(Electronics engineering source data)
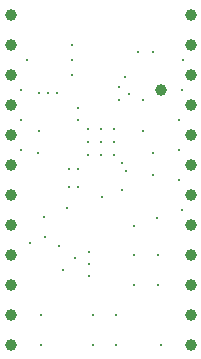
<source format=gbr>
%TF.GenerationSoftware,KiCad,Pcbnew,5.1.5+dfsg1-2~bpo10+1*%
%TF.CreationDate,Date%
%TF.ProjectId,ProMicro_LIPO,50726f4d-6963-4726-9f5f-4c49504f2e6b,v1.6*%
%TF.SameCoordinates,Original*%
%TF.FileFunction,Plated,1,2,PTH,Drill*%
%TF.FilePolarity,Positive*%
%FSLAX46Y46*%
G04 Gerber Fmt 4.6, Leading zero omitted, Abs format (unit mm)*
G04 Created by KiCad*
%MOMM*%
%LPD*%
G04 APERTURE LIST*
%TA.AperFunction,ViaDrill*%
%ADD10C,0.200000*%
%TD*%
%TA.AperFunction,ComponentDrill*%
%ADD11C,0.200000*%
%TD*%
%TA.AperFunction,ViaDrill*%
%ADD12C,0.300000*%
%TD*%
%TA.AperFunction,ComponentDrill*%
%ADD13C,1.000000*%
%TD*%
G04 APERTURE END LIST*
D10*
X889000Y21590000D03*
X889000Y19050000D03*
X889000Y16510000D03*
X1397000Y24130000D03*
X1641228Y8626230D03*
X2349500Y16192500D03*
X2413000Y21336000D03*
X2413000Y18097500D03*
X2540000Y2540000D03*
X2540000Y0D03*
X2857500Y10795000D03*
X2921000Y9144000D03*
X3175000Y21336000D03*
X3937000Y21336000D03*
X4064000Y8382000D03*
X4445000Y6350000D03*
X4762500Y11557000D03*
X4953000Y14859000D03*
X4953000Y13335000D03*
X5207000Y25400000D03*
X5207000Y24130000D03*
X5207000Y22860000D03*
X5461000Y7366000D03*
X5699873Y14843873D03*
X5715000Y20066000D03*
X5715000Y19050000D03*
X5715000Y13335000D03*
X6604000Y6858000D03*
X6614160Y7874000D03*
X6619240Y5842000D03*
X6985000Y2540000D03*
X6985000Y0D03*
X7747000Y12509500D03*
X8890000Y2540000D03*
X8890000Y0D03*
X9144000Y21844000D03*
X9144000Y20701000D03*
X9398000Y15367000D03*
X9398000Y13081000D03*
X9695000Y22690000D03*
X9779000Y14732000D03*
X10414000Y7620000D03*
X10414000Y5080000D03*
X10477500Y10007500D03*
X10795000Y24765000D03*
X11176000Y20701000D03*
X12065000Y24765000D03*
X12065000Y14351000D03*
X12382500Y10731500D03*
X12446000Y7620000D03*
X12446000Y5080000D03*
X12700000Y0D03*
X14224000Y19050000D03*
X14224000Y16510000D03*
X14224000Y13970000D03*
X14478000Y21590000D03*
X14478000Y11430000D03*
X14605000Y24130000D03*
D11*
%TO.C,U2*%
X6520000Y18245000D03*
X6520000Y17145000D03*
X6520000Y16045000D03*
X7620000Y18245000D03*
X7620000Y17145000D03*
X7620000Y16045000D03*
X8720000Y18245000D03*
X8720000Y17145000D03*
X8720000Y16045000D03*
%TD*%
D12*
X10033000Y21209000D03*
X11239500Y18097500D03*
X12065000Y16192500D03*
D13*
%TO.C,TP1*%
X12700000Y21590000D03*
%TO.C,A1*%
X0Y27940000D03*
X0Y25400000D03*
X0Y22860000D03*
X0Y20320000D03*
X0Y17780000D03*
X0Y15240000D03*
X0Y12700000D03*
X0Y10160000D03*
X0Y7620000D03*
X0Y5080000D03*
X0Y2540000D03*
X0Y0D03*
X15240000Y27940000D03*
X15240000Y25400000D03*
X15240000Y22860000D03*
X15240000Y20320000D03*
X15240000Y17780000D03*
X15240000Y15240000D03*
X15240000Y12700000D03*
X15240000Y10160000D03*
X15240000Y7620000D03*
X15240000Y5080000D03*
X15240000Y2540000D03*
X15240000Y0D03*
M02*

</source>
--
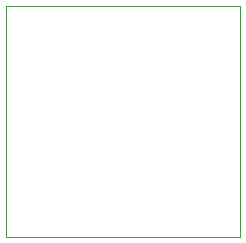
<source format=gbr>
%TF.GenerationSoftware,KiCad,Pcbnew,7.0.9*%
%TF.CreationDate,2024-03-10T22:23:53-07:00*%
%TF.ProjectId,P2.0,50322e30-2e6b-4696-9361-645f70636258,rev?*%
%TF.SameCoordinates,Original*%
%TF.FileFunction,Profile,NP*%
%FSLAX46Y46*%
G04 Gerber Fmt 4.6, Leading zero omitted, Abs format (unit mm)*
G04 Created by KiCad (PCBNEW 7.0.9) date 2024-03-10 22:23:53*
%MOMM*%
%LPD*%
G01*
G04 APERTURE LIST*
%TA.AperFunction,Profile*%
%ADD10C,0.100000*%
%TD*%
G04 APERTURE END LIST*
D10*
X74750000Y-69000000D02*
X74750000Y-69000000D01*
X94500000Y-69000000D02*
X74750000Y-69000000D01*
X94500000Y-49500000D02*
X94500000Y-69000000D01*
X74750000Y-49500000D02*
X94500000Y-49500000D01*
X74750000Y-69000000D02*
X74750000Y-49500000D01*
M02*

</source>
--
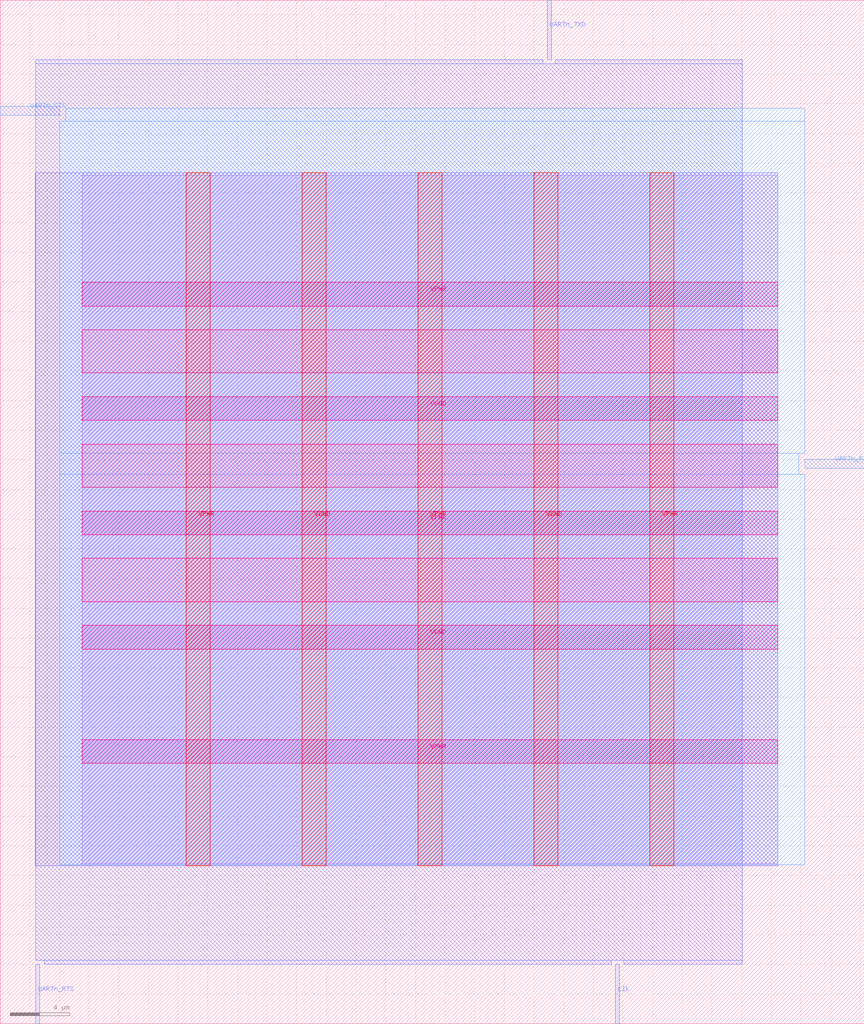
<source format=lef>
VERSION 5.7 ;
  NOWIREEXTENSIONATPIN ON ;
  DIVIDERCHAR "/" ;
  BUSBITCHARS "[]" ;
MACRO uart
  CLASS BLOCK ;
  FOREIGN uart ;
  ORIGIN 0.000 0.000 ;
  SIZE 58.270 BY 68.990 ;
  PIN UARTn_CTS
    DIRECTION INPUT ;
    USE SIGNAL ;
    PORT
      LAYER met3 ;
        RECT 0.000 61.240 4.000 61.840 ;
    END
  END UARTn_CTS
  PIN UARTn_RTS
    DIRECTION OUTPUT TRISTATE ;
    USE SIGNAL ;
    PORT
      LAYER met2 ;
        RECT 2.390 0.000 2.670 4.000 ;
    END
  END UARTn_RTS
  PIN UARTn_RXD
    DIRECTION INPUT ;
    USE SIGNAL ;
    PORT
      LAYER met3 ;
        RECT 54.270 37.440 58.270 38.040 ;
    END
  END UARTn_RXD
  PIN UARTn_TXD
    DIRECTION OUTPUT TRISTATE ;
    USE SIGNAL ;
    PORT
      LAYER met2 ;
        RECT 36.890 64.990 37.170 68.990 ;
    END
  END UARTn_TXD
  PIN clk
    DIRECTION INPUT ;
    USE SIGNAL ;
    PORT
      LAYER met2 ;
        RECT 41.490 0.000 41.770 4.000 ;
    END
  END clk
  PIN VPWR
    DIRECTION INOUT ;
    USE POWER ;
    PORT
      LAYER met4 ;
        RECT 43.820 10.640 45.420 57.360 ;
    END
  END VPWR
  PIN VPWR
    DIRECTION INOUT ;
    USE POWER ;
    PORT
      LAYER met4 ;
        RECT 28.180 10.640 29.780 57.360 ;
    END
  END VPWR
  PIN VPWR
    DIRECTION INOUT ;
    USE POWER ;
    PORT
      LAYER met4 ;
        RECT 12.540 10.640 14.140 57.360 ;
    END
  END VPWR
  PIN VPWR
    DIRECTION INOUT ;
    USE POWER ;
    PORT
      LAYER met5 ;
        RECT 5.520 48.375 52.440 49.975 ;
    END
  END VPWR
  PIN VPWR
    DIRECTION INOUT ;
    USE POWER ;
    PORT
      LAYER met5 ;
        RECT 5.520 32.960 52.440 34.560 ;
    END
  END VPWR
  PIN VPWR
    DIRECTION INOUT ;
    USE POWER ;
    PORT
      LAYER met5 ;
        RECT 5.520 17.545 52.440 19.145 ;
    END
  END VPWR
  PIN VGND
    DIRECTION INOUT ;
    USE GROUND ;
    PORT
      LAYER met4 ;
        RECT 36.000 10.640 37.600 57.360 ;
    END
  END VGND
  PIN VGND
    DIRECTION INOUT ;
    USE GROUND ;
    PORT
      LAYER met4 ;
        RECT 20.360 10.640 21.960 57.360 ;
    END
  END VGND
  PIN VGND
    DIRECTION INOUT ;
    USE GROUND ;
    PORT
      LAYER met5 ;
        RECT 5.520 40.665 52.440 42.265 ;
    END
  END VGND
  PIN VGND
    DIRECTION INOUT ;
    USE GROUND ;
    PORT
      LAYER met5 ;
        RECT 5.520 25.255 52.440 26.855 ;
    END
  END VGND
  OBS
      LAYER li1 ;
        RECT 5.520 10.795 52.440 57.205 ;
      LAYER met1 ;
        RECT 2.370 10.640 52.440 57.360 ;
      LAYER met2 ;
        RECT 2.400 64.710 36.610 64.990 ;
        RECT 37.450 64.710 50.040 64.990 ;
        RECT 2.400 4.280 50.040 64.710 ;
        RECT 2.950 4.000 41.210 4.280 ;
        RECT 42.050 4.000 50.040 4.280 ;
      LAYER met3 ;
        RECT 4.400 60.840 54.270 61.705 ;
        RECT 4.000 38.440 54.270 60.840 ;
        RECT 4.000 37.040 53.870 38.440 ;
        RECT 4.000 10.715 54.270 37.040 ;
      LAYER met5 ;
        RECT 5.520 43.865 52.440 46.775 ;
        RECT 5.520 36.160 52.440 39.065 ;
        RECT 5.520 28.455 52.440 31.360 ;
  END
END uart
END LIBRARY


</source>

◆ **To-do item**:
Once you have identified the lines above that contain "CreationDate", copy each of them.

◆ **Task response**:
%TF.CreationDate,Date%
%TF.CreationDate,2024-03-10T22:23:53-07:00*%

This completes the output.